:: 正文 ::
=====
Disruptor原理概述與輕量級C++實現

       最近學習了disruptor,於是自己實現了一個極輕量化的多生產者多消費者c++版本disruptor,並用這個版本優化了github上排第一的threadpool項目,效率得到了一定的提升,特別是執行函數相對比mutex鎖所需時間較小時候。

       源碼地址:https://github.com/WoBuShiXiaoKang/DisruptorThreadPool/tree/master

       老哥們順手去給個star唄~

目錄

1、disruptor概述

2、C++實現

(1)序號類Sequence和AtomicSequence:

(2)Disruptor類

(3)BufConsumer類

3、應用於線程池

4、不足



1、disruptor概述

       關於disruptor的詳細介紹可以拜讀Disruptor的論文,中文翻譯見https://www.cnblogs.com/daoqidelv/p/7043696.html,下面給出總結,歡迎補充指正:

  1. Disruptor的核心目的是消除鎖(mutex的開銷很大)。做法是隔離生產者與消費者之間,各生產者之間,各消費者之間對緩存隊列的操作(原始的單隊列緩存,每個生產者或消費者對隊列操作都需要加鎖,因爲push和pop都是對隊列的寫操作),具體做法是預先分配緩存隊列的大小,各生產者與消費者只是獲取其中的槽位下標,然後對自己的槽位進行寫或者讀操作,這樣就不需要對整個隊列讀寫操作過程進行加鎖。
  2. 減輕GC機制負擔。隊列每一個元素pop實際都delete了那個節點,對GC機制造成負擔。

 

2、C++實現

(1)序號類Sequence和AtomicSequence:

       該類封裝了int64_t和std::atomic_int64_t,進行內存補齊保證_seq在一個緩存行中,以防止false sharing(http://ifeve.com/falsesharing/):

#define CACHELINE_SIZE_BYTES 64
#define CACHELINE_PADDING_FOR_ATOMIC_INT64_SIZE (CACHELINE_SIZE_BYTES - sizeof(std::atomic_int64_t))
#define CACHELINE_PADDING_FOR_INT64_SIZE (CACHELINE_SIZE_BYTES - sizeof(int64_t))

namespace Kang {

	//對std::atomic_int64_t進行了封裝,內存補齊保證_seq在一個緩存行中
	class AtomicSequence
	{
	public:
		AtomicSequence(int64_t num = 0L) : _seq(num) {};
		~AtomicSequence() {};
		AtomicSequence(const AtomicSequence&) = delete;
		AtomicSequence(const AtomicSequence&&) = delete;
		void operator=(const AtomicSequence&) = delete;

		void store(const int64_t val)//, std::memory_order _order = std::memory_order_seq_cst)
		{
			_seq.store(val);//,_order);
		}

		int64_t load()//std::memory_order _order = std::memory_order_seq_cst)
		{
			return _seq.load();// _order);
		}

		int64_t fetch_add(const int64_t increment)//, std::memory_order _order = std::memory_order_seq_cst)
=====
:: 記錄資料 ::
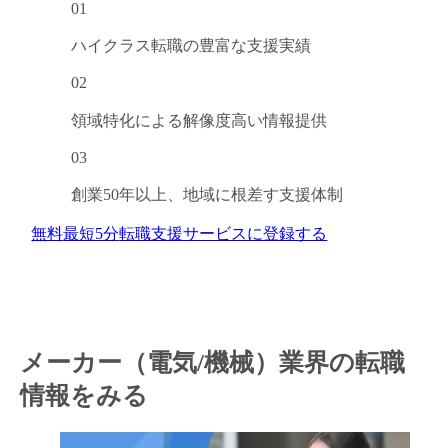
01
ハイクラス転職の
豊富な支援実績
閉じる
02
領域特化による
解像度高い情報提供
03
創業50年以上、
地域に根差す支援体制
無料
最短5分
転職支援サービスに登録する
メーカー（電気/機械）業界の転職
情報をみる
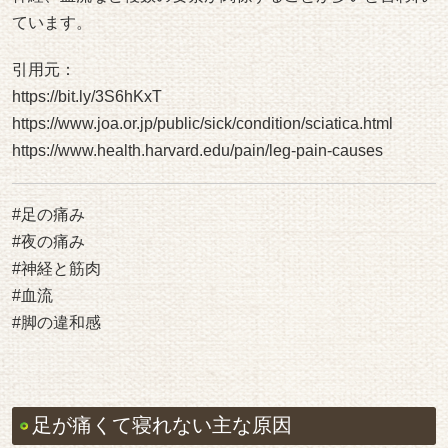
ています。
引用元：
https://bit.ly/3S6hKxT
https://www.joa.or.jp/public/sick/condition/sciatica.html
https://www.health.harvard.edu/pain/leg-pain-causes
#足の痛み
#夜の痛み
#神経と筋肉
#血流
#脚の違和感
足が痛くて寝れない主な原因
=====
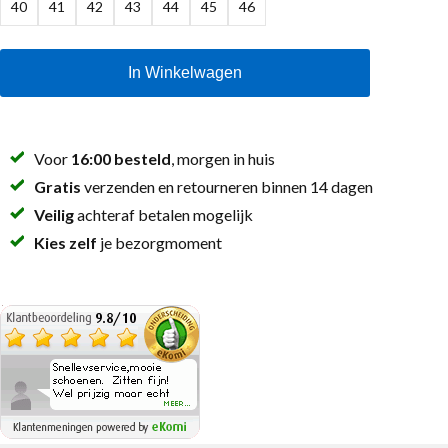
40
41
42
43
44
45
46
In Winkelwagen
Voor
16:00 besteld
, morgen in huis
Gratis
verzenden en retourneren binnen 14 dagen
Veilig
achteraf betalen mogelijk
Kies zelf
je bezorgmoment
=====
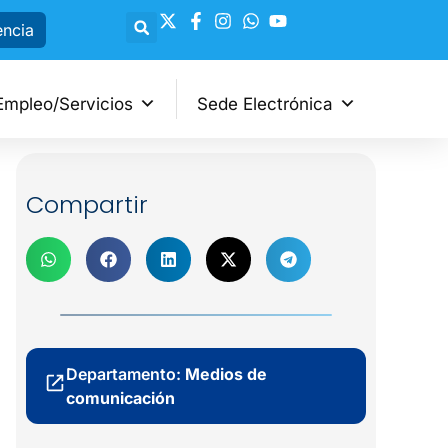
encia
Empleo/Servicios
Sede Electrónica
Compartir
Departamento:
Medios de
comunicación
=====
:: 問題 ::
1. 在這篇講Disruptor原理的正文中，Disruptor的核心目的是什麼？
2. 把Disruptor原理一文中以「Disruptor的核心目的是消除鎖」開頭的那段改寫成要點列表，保留主要事實。
3. 從Disruptor原理與C++實現這篇正文停下的地方接著寫下去。
以上資料行與此處無關。

:: 依次輸出 ::
1. 消除鎖，因為mutex的開銷很大。

2.
- 核心目的是消除鎖，因為mutex開銷很大。
- 原始的單隊列緩存中，push和pop都是對隊列的寫操作，每個生產者或消費者操作隊列都要加鎖。
- Disruptor隔離生產者與消費者之間、各生產者之間、各消費者之間對緩存隊列的操作。
- 具體做法是預先分配緩存隊列的大小，各生產者與消費者只獲取其中的槽位下標，再對自己的槽位進行讀寫。
- 這樣就不需要對整個隊列的讀寫過程加鎖。

3.
		{
			return _seq.fetch_add(increment);// _order);
		}

	private:
		//兩邊都補齊,以保證_seq不會與其它變量共享一個緩存行
		char _frontPadding[CACHELINE_PADDING_FOR_ATOMIC_INT64_SIZE];
		std::atomic_int64_t _seq;
		char _backPadding[CACHELINE_PADDING_FOR_ATOMIC_INT64_SIZE];
	};

	//對int64_t進行了封裝,內存補齊保證_seq在一個緩存行中
	class Sequence
	{
	public:
		Sequence(int64_t num = 0L) : _seq(num) {};
		~Sequence() {};
		Sequence(const Sequence&) = delete;
		Sequence(const Sequence&&) = delete;
		void operator=(const Sequence&) = delete;

		void store(const int64_t val)
		{
			_seq = val;
		}

		int64_t load()
		{
			return _seq;
		}

	private:
		//兩邊都補齊,以保證_seq不會與其它變量共享一個緩存行
		char _frontPadding[CACHELINE_PADDING_FOR_INT64_SIZE];
		int64_t _seq;
		char _backPadding[CACHELINE_PADDING_FOR_INT64_SIZE];
	};
}

(2)Disruptor類

       使用_ringbuf存放內容(實際爲一個分配好空間的數組);

       每次有生產者要往buffer中寫時,獲取_writableSeq的值並將其+1。每次生產者寫完buffer後,等待_lastWrote等於自身seq-1後更新_lastWrote爲自身seq(這裏保證了_lastWrote前面的內容肯定是生產者寫過的內容)。

       每次有消費者要讀取buffer中內容時,將最後一次派發給消費者的槽位_lastDispatch+1,然後獲取其值。每次消費者讀完buffer內容後,等待_lastRead等於自身seq-1後更新_lastRead爲自身seq(這裏保證了_lastRead前面的內容肯定是消費者讀過的內容)。

       使用_stopWorking讓disruptor類停止工作,修改爲true後,不允許再向buffer中寫內容,並且若buffer中已經沒有內容時,有消費者來讀只會獲取一個無效的槽位下標-1。

namespace Kang {

	//環形buffer默認大小,爲了簡化取餘操作,這裏的長度需要是2的n次方
	constexpr size_t DefaultRingBufferSize = 262144;

	//該disruptor類提供對環形buffer的操作
	//寫接口:WriteInBuf()
	//讀接口:(1)GetReadableSeq()獲取可讀的環形buffer槽位下標
	//        (2)ReadFromBuf()獲取可讀的內容
	//        (3)讀完後調用FinishReading()
	//注:讀接口使用複雜,使用了BufConsumer類進行了封裝(利用RAII)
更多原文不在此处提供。